On the one hand, I think some part of everyone's brain tells some other part (or maybe itself) a story that tries to make life, the universe and everything make sense. Kev, if this is the story your brain needs to tell to make sense of the world, then more power to you.

But, to the extent this story is some kind of prescription for how others should think or act, then I disagree. First, the notion that the billions of people that live on this planet can be divided into four neat and tidy categories is, in my opinion, misguided. I think others have covered this point pretty well.

Second, the whole post seems to me to confuse two very different things: whether there is a "God" whose mission is to preserve some good things and the belief that an individual has with respect to the existence of such a being. That, in my opinion, makes the whole OP confusing.

Third, the whole idea of tying one's worth to the existence of some undefined entity that seeks to preserve some undefined "good thing" makes no sense to me. Until you make the case that the existence of such a being is necessary to give meaning to life, the whole analysis seems to me to be premature.

Finally, I'm skeptical about the notion of using "conscience" as some kind of foundation for your analysis.

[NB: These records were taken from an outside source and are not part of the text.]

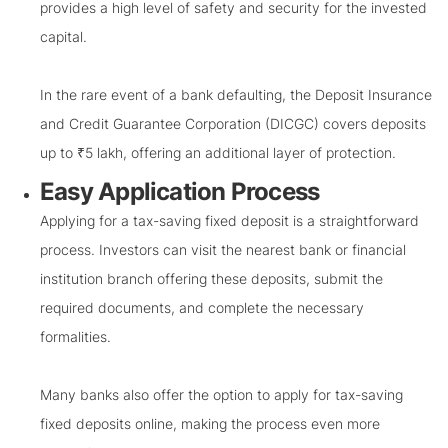
provides a high level of safety and security for the invested
capital.
In the rare event of a bank defaulting, the Deposit Insurance
and Credit Guarantee Corporation (DICGC) covers deposits
up to ₹5 lakh, offering an additional layer of protection.
Easy Application Process
Applying for a tax-saving fixed deposit is a straightforward
process. Investors can visit the nearest bank or financial
institution branch offering these deposits, submit the
required documents, and complete the necessary
formalities.
Many banks also offer the option to apply for tax-saving
fixed deposits online, making the process even more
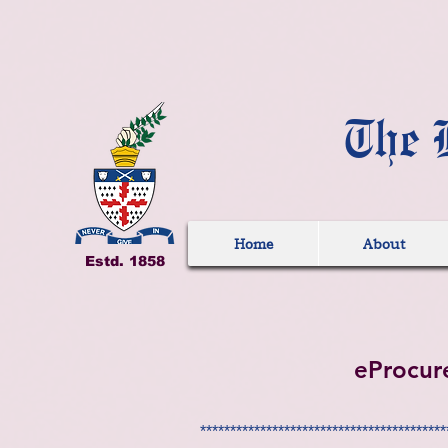
The 
Home
About
Estd. 1858
eProcur
*****************************************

It seems to me that "conscience" is just a signal sent from one part of the brain to another. in my opinion, it is no different than similar signals that we classify as "emotions." Why should we consider it any different than the feelings of love, hate, happiness, etc?
​“The ideal subject of totalitarian rule is not the convinced Nazi or the dedicated communist, but people for whom the distinction between fact and fiction, true and false, no longer exists.”